-------- Text under study

I was able to get Lucy tied. Then I rescued the frightened young hen and popped her twisted beak more or less into place. I put her in a covered cage by herself and she survived, although her beak still looks a bit odd. We gave her to a friend and she now lives a life more akin to that of a pet canary than a country chicken, perching on their shoulders and eating from their hands.
However, the troubles are not over. Currently, we are dealing with dominance struggles. When she arrived last summer, Lucy was content to follow the older dog’s lead as Jewels trained her to our farm duties. However, Jewel's Border Collie-dominance eventually has become irksome to her. She resisted Jewel’s attempts to “mind-control” her into a state of near paralysis. Now, even when Jewels seems to have learned the difficult lesson not to try to nip at Lucy nor attempt to hypnotize her, Lucy seems to resent Jewels' presence and periodically lashes into her, seeming intent on wiping out Jewel's very existence. More than once as I struggled to separate them in a fight, I feared Lucy would kill Jewels before I could part them. Most of the time now, we have to keep Jewels separate inside the house or in a small outdoor pen. I had begun to wonder if Lucy was going to work out for us after all.
Then, last Friday afternoon as I was in the barn measuring out the horses' rations to be ready for evening chores, I heard a rustle. There, almost at my feet, was a bright white baby bunny.
Shocked, I managed to scoop up the kit. Last week, before the Artic front dousing Alabama with rare low temperatures arrived, I had moved Black Eyed Susan and her babies to another cage in a more sheltered position. Apparently, however, it was not baby-bunny-proof. Holding the adorably cute three-week-old baby in one hand, I transferred the current occupant of their original cage to a carry cage, plopped the baby back into the cage where it had been born, and looked for the rest of the family to add them back as well.

----------------
-------- Data supplied

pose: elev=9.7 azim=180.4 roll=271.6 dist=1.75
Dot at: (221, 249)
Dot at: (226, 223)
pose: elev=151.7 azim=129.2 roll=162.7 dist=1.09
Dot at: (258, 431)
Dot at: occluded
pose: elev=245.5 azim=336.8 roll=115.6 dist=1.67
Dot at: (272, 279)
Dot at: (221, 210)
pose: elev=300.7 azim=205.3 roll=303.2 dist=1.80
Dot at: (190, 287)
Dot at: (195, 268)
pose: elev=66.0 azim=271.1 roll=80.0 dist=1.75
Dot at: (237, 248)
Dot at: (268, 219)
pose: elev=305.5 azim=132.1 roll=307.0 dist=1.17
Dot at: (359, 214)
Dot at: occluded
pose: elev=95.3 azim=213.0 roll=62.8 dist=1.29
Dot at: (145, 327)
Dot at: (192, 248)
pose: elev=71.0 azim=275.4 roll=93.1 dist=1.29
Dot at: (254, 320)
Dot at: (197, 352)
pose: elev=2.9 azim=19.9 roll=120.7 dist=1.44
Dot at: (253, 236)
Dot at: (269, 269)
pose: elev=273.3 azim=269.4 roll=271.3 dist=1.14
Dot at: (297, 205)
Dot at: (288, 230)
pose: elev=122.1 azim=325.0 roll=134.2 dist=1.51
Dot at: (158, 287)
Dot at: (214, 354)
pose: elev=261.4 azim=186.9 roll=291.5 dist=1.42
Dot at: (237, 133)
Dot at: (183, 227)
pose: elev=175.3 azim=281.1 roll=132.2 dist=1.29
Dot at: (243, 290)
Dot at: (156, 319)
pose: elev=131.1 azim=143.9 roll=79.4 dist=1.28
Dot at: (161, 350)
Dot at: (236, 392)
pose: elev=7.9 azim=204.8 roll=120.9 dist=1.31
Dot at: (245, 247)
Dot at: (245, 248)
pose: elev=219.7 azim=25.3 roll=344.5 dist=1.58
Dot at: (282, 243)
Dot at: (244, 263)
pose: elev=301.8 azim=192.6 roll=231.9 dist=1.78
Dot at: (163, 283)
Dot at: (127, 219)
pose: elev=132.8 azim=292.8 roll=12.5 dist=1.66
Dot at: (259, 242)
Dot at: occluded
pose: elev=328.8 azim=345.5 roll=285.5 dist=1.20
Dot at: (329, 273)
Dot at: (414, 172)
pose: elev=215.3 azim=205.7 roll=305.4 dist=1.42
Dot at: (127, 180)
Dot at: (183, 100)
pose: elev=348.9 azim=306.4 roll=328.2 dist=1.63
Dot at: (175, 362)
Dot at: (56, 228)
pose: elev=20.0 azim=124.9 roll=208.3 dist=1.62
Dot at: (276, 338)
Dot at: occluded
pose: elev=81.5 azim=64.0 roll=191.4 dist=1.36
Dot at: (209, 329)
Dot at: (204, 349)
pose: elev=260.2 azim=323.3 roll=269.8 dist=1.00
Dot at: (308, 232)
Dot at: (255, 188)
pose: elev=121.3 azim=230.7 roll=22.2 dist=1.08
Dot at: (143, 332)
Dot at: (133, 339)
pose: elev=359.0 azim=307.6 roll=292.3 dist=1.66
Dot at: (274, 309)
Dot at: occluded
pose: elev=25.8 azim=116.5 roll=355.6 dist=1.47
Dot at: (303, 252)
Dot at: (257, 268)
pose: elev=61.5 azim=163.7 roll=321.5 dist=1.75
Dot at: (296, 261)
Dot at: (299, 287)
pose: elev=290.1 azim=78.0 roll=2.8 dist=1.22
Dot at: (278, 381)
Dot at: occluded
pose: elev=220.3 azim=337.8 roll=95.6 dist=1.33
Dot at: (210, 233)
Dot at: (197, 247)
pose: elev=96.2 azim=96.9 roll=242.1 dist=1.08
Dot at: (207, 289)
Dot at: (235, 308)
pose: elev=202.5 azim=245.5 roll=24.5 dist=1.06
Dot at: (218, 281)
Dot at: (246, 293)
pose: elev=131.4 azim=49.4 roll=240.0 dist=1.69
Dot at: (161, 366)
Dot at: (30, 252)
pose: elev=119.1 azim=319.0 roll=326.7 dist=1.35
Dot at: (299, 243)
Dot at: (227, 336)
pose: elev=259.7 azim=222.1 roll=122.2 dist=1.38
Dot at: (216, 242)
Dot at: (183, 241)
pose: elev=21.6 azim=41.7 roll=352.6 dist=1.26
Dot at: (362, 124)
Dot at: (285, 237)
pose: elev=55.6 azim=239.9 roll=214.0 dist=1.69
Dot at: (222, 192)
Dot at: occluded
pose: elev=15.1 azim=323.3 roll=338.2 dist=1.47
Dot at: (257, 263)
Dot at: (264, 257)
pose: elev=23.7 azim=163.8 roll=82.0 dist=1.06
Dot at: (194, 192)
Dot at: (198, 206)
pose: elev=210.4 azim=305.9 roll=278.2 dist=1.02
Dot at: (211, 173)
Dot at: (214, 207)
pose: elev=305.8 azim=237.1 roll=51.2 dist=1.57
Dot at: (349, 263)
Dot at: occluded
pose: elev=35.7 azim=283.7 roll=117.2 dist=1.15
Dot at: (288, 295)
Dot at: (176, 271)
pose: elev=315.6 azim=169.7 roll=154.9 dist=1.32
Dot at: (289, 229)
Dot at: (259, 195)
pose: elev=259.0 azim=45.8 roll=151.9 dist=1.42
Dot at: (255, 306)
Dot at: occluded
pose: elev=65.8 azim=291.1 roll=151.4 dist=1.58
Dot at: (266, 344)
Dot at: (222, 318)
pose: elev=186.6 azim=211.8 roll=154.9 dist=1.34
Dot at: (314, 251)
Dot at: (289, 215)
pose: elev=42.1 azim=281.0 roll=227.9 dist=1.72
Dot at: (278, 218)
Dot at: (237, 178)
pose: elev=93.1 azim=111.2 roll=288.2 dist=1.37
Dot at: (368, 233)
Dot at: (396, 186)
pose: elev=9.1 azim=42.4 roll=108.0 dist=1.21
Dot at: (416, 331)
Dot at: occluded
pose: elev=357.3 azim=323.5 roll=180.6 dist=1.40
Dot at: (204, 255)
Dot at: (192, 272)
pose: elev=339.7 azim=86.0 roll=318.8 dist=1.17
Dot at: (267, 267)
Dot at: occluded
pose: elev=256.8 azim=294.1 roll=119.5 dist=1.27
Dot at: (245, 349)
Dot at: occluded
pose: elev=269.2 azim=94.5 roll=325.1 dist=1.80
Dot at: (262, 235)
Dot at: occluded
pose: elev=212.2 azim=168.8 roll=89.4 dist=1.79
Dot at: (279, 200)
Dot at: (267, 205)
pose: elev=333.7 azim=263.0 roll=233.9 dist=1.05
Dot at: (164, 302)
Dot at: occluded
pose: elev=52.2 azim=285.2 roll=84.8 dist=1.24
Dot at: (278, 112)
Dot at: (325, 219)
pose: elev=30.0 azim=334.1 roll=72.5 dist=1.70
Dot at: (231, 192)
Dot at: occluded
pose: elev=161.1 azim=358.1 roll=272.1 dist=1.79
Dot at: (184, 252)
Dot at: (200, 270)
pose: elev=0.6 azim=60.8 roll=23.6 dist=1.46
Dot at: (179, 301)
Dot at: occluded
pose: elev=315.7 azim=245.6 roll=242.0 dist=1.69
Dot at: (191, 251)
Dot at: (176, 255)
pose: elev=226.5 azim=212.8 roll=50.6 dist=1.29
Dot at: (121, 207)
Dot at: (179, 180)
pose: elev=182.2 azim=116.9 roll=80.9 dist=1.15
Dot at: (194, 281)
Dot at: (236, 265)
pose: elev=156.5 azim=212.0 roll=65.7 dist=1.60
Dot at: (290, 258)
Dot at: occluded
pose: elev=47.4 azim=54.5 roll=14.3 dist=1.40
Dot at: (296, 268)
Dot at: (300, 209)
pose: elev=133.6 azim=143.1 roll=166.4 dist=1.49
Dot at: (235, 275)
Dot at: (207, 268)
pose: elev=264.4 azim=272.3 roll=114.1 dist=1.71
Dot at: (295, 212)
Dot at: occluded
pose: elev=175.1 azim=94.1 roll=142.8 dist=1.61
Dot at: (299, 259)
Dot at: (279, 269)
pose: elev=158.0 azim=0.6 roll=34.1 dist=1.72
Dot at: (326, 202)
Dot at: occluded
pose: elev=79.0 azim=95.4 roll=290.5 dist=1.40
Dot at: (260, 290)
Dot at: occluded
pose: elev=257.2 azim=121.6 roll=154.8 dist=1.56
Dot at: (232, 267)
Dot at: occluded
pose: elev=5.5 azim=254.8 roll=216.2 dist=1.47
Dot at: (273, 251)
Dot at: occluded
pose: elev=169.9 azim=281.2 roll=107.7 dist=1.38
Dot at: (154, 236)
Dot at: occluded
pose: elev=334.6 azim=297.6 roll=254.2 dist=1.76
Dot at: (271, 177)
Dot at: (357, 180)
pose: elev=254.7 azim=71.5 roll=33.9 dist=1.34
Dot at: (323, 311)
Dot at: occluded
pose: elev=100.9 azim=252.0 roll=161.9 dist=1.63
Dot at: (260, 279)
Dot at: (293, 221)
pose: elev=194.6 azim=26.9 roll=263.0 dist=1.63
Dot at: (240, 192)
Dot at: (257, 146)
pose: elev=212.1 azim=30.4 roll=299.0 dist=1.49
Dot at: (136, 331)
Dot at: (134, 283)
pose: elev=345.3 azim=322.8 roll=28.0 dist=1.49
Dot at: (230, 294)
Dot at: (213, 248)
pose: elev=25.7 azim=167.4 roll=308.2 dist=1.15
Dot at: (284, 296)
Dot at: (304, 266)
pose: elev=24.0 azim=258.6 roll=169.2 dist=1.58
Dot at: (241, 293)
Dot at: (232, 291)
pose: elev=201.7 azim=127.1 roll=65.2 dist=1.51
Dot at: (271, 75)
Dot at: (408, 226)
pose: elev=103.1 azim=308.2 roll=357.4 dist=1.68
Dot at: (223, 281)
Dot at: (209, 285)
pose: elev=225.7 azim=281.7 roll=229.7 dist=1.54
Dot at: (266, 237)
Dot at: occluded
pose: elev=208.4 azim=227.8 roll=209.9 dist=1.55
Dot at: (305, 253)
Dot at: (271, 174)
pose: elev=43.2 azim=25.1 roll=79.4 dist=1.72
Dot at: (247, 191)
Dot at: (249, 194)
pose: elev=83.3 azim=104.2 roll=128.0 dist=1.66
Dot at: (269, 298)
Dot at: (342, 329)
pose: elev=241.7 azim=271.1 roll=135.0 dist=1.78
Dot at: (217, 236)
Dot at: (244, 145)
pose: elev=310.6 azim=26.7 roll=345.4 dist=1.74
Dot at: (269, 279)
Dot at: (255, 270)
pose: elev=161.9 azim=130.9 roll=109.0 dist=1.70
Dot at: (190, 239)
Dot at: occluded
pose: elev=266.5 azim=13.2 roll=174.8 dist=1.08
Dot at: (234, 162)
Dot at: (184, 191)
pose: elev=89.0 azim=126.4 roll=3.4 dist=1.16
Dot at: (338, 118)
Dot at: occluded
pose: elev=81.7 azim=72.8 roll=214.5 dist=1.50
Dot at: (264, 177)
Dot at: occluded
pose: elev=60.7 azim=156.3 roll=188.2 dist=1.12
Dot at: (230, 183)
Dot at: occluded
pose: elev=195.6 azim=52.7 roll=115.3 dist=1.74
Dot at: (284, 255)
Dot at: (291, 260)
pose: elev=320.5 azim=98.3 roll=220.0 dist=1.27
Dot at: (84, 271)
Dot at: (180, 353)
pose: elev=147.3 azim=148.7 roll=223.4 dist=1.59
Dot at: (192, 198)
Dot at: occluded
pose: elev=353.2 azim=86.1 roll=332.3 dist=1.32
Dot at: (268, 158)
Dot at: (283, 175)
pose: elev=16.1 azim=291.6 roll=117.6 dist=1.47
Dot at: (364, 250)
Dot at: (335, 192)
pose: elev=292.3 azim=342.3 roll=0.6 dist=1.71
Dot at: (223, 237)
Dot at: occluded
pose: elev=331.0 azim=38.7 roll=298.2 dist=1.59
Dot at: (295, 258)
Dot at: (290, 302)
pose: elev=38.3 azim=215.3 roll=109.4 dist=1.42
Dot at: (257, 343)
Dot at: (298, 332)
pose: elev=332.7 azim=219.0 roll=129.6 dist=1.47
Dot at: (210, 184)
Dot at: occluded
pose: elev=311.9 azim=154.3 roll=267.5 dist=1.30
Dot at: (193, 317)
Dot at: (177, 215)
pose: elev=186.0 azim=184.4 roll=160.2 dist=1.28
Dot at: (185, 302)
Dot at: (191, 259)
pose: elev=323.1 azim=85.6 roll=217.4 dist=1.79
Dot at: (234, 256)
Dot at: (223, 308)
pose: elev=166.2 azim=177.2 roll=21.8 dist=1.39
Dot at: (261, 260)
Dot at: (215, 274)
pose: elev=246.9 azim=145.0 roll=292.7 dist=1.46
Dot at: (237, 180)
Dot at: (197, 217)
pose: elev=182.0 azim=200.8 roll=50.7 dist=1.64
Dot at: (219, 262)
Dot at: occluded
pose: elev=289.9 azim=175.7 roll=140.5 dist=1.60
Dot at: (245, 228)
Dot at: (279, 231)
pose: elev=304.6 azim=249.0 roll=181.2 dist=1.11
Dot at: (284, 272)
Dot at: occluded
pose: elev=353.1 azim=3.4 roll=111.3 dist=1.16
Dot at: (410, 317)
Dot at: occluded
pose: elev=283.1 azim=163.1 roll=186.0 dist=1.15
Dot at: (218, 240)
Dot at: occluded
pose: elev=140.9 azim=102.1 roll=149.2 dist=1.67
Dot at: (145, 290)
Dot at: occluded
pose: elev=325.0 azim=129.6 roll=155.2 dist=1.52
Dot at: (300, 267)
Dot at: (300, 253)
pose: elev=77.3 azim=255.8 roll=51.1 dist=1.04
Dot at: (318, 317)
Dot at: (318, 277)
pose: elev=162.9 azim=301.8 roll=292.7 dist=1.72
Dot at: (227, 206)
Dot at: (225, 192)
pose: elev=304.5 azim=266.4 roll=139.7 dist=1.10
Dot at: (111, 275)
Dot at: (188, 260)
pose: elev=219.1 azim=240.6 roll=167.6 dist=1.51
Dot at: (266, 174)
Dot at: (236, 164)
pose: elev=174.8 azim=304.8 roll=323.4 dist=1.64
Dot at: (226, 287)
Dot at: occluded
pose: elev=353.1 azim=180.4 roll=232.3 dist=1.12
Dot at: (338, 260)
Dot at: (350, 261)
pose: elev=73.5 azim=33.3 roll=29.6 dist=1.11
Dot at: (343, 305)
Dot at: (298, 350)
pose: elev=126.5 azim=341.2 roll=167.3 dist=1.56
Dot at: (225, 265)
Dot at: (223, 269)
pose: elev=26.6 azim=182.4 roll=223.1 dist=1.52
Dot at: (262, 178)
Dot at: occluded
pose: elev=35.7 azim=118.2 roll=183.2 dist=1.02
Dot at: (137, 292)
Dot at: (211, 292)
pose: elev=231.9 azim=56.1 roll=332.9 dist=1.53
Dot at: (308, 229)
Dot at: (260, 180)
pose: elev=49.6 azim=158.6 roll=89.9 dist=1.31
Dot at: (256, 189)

----------------

» What you will do:
[a] List every animal in the farm text that is referred to by a personal name.
[b] Write the next part of the farm story, picking up after the sentence that ends "looked for the rest of the family to add them back as well."
The extracted records are separate material and have no connection to the farm text.

» Answer list:
[a] Lucy, Jewels, Black Eyed Susan

[b]
One of the babies was missing. Shooing away our newest dog, an Australian Shepherd who was seeming way too interested in the rabbits, I searched through the barn, behind cages and equipment and everywhere I could think of. It seemed hopeless. One small bunny in the midst of a world full of potential predators. Who even knew how long it had been lost; I had been inside for some hours after finishing morning chores.
Then I noticed Lucy lying in the middle of the yard about 10 feet from the barn, head alert in on-guard position. Beside her was a small blob of white.
"Oh, no," I breathed as I hurried through the gate, remembering Sully and his mouthful of chick.
Yes, the small white mound lying so still was the missing baby. Hardly believing what I saw, I snatched it up. It was alive and seemingly uninjured. Lucy looked up at me with dignity and I made haste to praise her profusely. The bunny was dirty and slobbery; evidently Lucy had found it somewhere and carried it to that spot and then proceeded to guard it. From the cats? Other dogs? I returned it to the cage with its family; it huddled in the nesting box for some time, but finally started to eat a bit. Within a few days it was hard to tell it from its siblings.
I wish I had a photograph of the two lying there, the small white bunny and the big white guardian dog. I can still see it clearly in my mind's eye. I hope I never forget the wonder of that moment.